First, he was sullen and disrespectful when Georgia introduced him to me, because (as he claimed later during the dramatic this is why I will never love you portion of the evening) she was basically claiming him by towing him around her party like that and he was independent, man, and she should have respected him and not tried to play him like that.

Second, he made it very, very clear that his presence at the party—which had provided him with free food and an open bar, so wasn’t exactly a great hardship—was a favor. A favor of such enormous proportions it was unlikely Georgia could ever repay it. He was therefore under no obligation to be polite to her, or even terribly nice, because hello—he was there, wasn’t he, what more did she want?

Third, he was caught checking out the breasts and/or asses of at least four different women, none of whom were Georgia. And caught meant both Georgia and I watched as young Jared drooled over a succession of cheesy, possibly augmented and almost certainly anorexic trophy wives of the partners, which Jared made no attempt to do subtly, and which he then acted all “What?” about. Loser.

Fourth, he was happy to talk about his blond highlights and his many hair products, but sneered when Georgia mentioned her own beauty regime, and then made some ridiculously clichéd comment about women and bathroom time which was so clichéd that my inner raging feminist—usually quick to wave her fists in the air—couldn’t even bring herself to respond. (Possibly she was drunk and looking for Prince Charming after all.)

Fifth, when Georgia left us to fetch him a drink, he felt compelled by the uncomfortable silence between us to ask me what I did.
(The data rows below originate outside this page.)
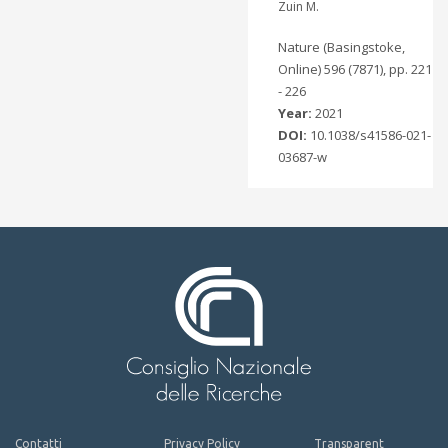
Zuin M.
Nature (Basingstoke,
Online) 596 (7871), pp. 221
- 226
Year:
2021
DOI:
10.1038/s41586-021-
03687-w
Contatti
Privacy Policy
Transparent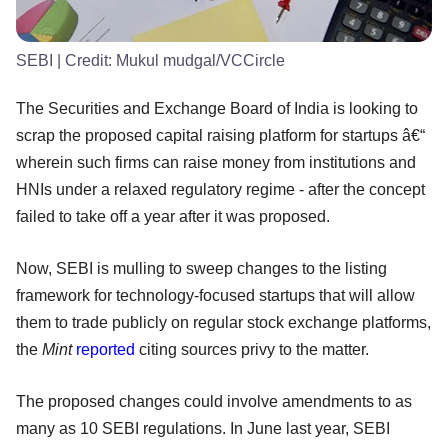
SEBI
| Credit:
Mukul mudgal/VCCircle
The Securities and Exchange Board of India is looking to
scrap the proposed capital raising platform for startups â€“
wherein such firms can raise money from institutions and
HNIs under a relaxed regulatory regime - after the concept
failed to take off a year after it was proposed.
Now, SEBI is mulling to sweep changes to the listing
framework for technology-focused startups that will allow
them to trade publicly on regular stock exchange platforms,
the
Mint
reported
citing sources privy to the matter.
The proposed changes could involve amendments to as
many as 10 SEBI regulations. In June last year, SEBI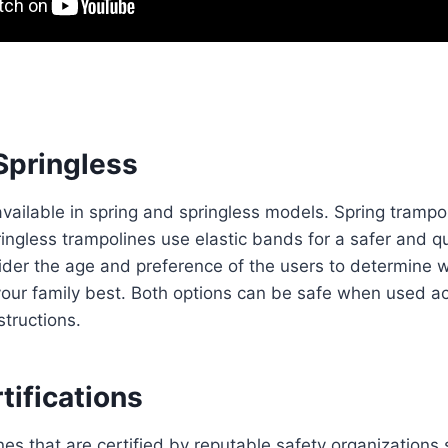
Springless
vailable in spring and springless models. Spring trampol
ingless trampolines use elastic bands for a safer and q
der the age and preference of the users to determine w
your family best. Both options can be safe when used ac
structions.
tifications
nes that are certified by reputable safety organization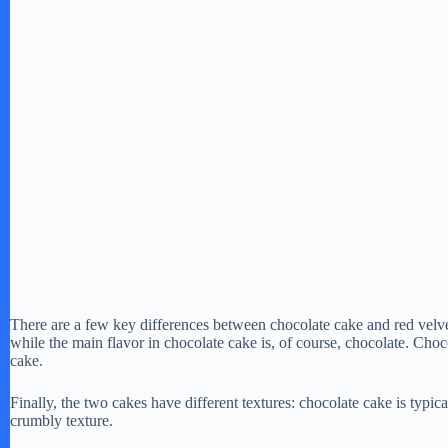
There are a few key differences between chocolate cake and red velvet
while the main flavor in chocolate cake is, of course, chocolate. Choco
cake.
Finally, the two cakes have different textures: chocolate cake is typic
crumbly texture.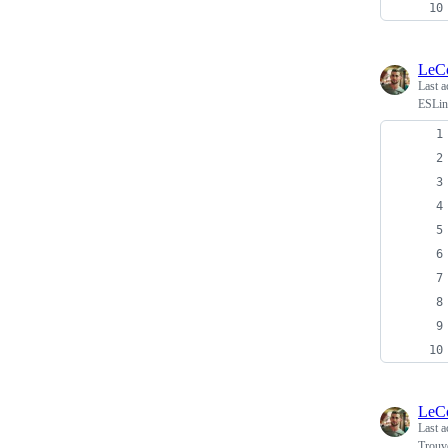
LeC
Last a
ESLint
LeC
Last a
Trouv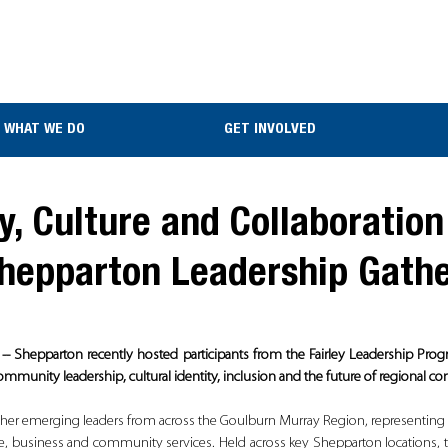
WHAT WE DO
GET INVOLVED
, Culture and Collaboration
Shepparton Leadership Gath
- Shepparton recently hosted participants from the Fairley Leadership Prog
mmunity leadership, cultural identity, inclusion and the future of regional c
her emerging leaders from across the Goulburn Murray Region, representing h
re, business and community services. Held across key Shepparton locations, 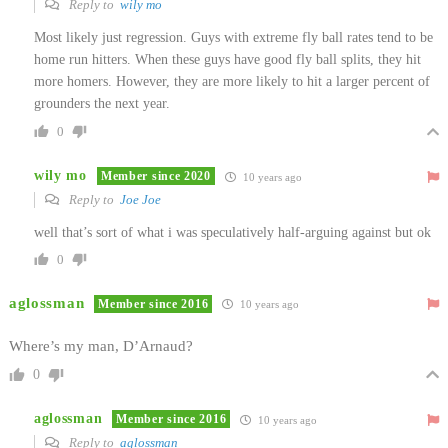
Reply to
wily mo
Most likely just regression. Guys with extreme fly ball rates tend to be
home run hitters. When these guys have good fly ball splits, they hit
more homers. However, they are more likely to hit a larger percent of
grounders the next year.
0
wily mo
Member since 2020
10 years ago
Reply to
Joe Joe
well that’s sort of what i was speculatively half-arguing against but ok
0
aglossman
Member since 2016
10 years ago
Where’s my man, D’Arnaud?
0
aglossman
Member since 2016
10 years ago
Reply to
aglossman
When I said I was a librarian he laughed. Loudly. Then he said, “No, for real.” Then, when I assured him it was true and I had the librarian action figure to prove it—matronly figure, shushing action and all—he snorted and said, “Bet that’s a real growth industry.”

And finally, as the kiss of death, Georgia had to explain. Homophobic remark, *-ish story, snotty behavior? Georgia used all the excuses she could come up with: Jared didn’t mean that, Jared has his own sense of humor, ha ha, Jared likes to push people’s buttons for fun, he’s just tired tonight because he works so hard all the time, etc.


I ran through the list about sixty trillion times before it finally penetrated.

“I really thought he was different,” Georgia moaned. This was an improvement over the wailing and the what did I do, what’s wrong with me part. A breakthrough, really.

She hauled her comforter up around her neck and sniffled. She was sprawled out across her king-size bed, from which she moved only to visit the bathroom or let in the takeout Thai delivery guy.